BRIEF 1 »
Reproduce part of the LG gram Pro laptop review word for word, beginning at the words "What makes it" and stopping after the words "swiping your card.".
BRIEF 2 »
Carry on writing the LG gram Pro laptop review, picking up right after its last line.

READING TEXT »
_ _ _ _ _

Pricing on this model is a mess. We're seeing a spread from $1,997 all the way up to a comical $515,074 across vendors. Obviously, nobody should be paying half a million dollars for a laptop, and that outlier is likely a placeholder or a scalper having a laugh. The real street price seems to hover around the two grand mark, which puts it in direct competition with the MacBook Pro M4 Max and high-end Windows ultrabooks like the Samsung Galaxy Book5 Pro.

At $1,997, you're getting a lot of hardware for the money. That OLED panel alone is something you'd normally pay a premium for, and the 32GB of RAM is double what most competitors offer at this price. But that reliability score is a dark cloud hanging over the value proposition. A laptop this expensive needs to last, and our data suggests that's not a safe bet here. If you can find it closer to the lower end of that price range, it's a compelling package. Just maybe budget for an extended warranty.

Read more

Overview

The LG gram Pro 16Z90TP-K is one of those laptops that makes you do a double take when you pick it up. At just 1.2kg, it's almost absurdly light for a 16-inch machine. You get a gorgeous 2880x1800 OLED display, a brand new Intel Core Ultra 7 255H chip, 32GB of RAM, and a full terabyte of storage in a chassis that feels like it's barely there. This thing is built for people who live out of a backpack, whether that's hopping between coffee shops, flying cross-country, or just moving from meeting to meeting all day.

Who's it for? Creatives and productivity nerds who want a big, beautiful screen without the usual shoulder strain. The OLED panel hits 100% DCI-P3 and runs at 120Hz, so colors pop and motion is buttery smooth. It's not a gaming laptop, and it doesn't pretend to be. The integrated Intel Arc graphics are fine for light photo editing, streaming, and maybe some older titles, but our gaming score of 21.8 out of 100 tells you everything you need to know there. This is a workhorse for spreadsheets, code editors, design apps, and way too many browser tabs.

What makes it interesting is the sheer audacity of the spec sheet in a 2.7-pound body. Intel's new Core Ultra 7 255H brings a dedicated NPU for AI workloads, Wi-Fi 7 is onboard, and you still get a full set of ports including HDMI and USB-A. LG didn't strip everything away to hit that weight. But there's a catch, and it's a big one: our reliability data puts this machine in the 10th percentile. That's not a typo. It's something you need to know before swiping your card.

Common Questions

Q: Can this laptop handle gaming?

_ _ _ _ _

THE DATA »

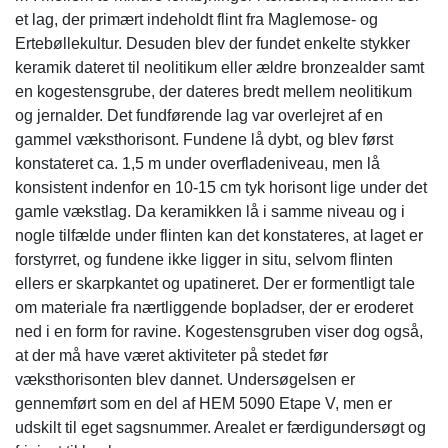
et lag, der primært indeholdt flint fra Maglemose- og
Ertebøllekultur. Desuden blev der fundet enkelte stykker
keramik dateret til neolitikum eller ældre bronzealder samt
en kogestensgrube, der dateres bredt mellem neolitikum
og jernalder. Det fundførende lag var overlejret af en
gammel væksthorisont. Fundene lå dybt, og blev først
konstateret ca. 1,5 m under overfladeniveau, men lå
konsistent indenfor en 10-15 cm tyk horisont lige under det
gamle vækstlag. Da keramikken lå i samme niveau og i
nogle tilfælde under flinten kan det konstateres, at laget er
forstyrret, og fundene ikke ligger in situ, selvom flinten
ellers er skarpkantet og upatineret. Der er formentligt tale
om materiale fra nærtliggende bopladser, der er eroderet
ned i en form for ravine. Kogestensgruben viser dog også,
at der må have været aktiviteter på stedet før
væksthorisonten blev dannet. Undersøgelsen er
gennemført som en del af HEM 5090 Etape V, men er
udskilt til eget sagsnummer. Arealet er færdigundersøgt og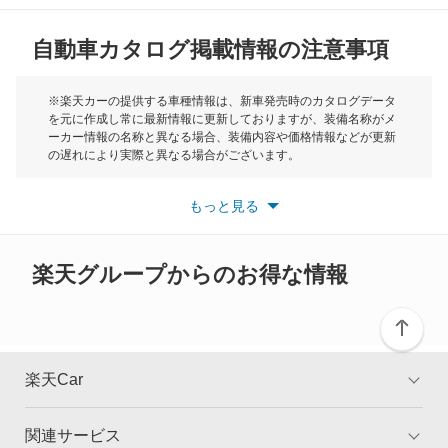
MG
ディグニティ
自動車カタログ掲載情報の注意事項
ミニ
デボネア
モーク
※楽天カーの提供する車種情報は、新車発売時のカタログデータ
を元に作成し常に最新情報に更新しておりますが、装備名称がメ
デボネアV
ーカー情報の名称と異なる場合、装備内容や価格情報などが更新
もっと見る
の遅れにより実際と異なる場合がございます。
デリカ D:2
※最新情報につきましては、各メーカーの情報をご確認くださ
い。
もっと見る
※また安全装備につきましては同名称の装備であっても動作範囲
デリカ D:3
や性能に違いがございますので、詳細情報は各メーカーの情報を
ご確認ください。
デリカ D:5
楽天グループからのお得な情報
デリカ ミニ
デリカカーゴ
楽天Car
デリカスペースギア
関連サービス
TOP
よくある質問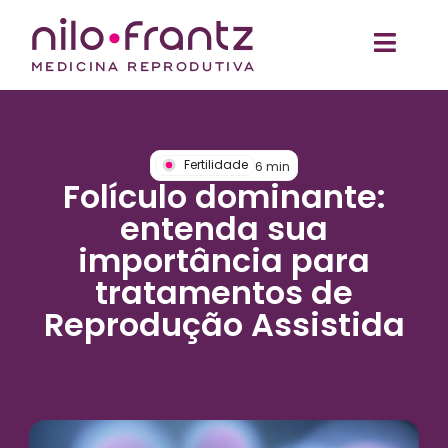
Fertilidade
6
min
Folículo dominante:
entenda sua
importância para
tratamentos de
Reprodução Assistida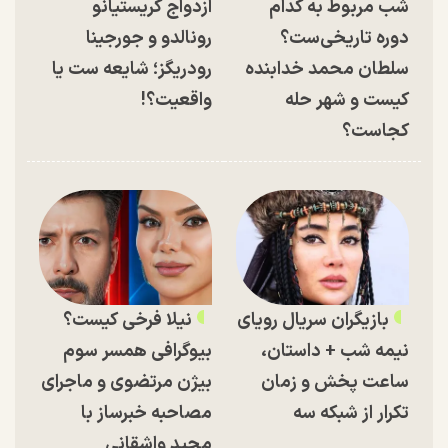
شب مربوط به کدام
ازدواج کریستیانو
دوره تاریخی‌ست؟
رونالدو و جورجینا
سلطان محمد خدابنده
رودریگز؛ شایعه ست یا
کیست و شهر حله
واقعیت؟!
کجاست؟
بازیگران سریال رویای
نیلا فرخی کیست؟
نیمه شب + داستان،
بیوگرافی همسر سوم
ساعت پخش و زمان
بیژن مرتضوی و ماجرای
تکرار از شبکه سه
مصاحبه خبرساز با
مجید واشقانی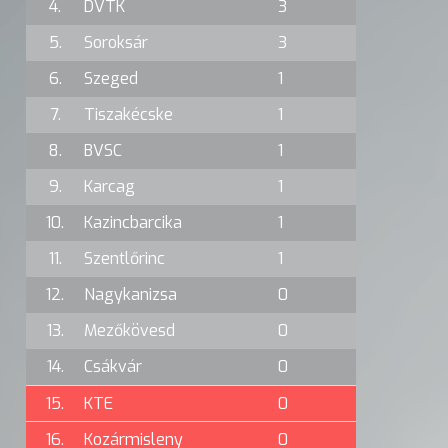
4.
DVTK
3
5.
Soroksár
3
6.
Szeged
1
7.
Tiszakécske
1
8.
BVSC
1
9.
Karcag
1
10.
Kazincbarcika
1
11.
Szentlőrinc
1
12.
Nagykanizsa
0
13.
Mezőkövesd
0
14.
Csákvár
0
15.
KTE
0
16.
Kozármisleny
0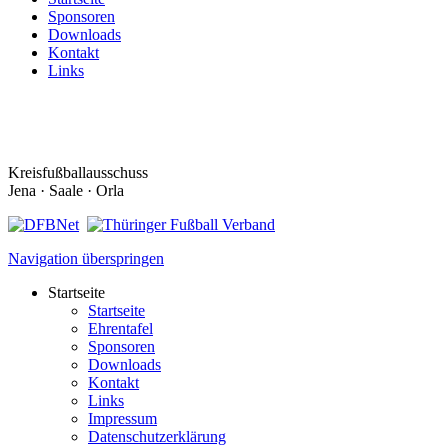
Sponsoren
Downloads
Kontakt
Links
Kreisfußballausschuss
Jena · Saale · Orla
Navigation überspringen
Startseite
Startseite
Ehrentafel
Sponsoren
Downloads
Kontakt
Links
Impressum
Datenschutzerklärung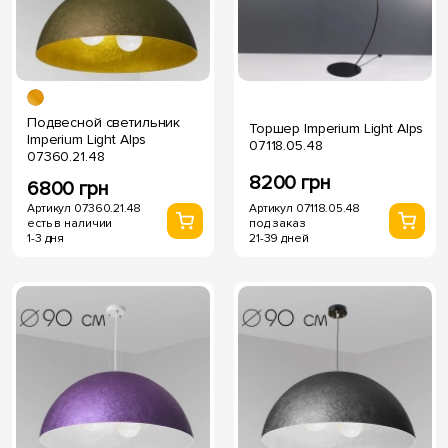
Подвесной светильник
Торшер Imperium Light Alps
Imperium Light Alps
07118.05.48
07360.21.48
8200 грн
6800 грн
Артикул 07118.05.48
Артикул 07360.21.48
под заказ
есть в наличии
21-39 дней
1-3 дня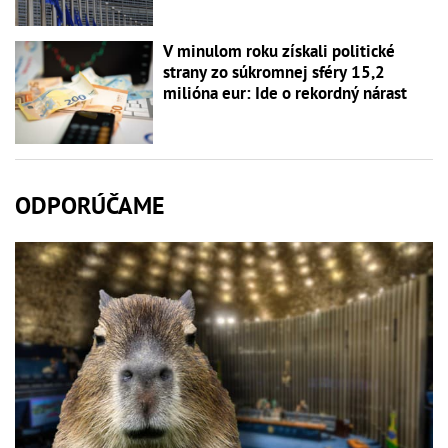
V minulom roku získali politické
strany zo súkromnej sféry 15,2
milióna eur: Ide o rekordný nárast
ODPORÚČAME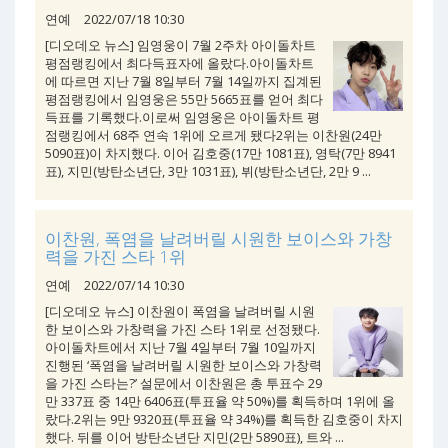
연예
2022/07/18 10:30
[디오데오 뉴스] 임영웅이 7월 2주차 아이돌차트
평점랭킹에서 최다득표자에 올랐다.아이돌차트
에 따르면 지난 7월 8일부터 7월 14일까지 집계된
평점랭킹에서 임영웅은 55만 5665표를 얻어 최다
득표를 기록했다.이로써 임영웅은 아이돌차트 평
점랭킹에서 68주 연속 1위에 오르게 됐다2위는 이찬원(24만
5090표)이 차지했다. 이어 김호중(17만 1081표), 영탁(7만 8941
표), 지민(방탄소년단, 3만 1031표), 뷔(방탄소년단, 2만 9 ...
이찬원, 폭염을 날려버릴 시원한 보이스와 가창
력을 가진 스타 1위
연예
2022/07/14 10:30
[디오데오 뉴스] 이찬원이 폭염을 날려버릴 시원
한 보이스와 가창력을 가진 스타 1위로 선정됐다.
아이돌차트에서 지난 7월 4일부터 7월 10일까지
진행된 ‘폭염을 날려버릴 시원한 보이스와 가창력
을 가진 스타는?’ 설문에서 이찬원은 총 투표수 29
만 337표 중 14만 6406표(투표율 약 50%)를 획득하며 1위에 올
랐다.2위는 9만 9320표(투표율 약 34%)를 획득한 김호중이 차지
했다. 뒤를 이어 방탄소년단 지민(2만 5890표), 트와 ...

_ _ _ _ _

ANSWER SPACE 1 »
What makes it interesting is the sheer audacity of the spec sheet in a 2.7-pound body. Intel's new Core Ultra 7 255H brings a dedicated NPU for AI workloads, Wi-Fi 7 is onboard, and you still get a full set of ports including HDMI and USB-A. LG didn't strip everything away to hit that weight. But there's a catch, and it's a big one: our reliability data puts this machine in the 10th percentile. That's not a typo. It's something you need to know before swiping your card.

ANSWER SPACE 2 »
Not really, at least not modern games at native resolution. The integrated Intel Arc 140T graphics score in the 65th percentile overall, which is decent for an iGPU but falls apart in our gaming tests where it scored just 21.8 out of 100. You can play older titles and indie games fine, and esports games at 1080p with low settings will run, but the beautiful 120Hz OLED is mostly for smooth desktop use and media consumption.

Q: Is the RAM upgradeable?

No, the 32GB of LPDDR5X is soldered to the motherboard. You're stuck with what you buy. The good news is that 32GB is plenty for the vast majority of users and should keep the laptop feeling fast for years of multitasking, coding, and creative work.

Q: How's the battery life?

The 77Wh battery is decent for a laptop this thin and light, and Intel Evo certification means you should get a full workday of mixed use. But that high-resolution OLED panel at 120Hz will drain things faster if you keep brightness cranked up. Expect around 8-10 hours of real-world productivity work, less if you're pushing the CPU hard.

Q: Why is the reliability score so low?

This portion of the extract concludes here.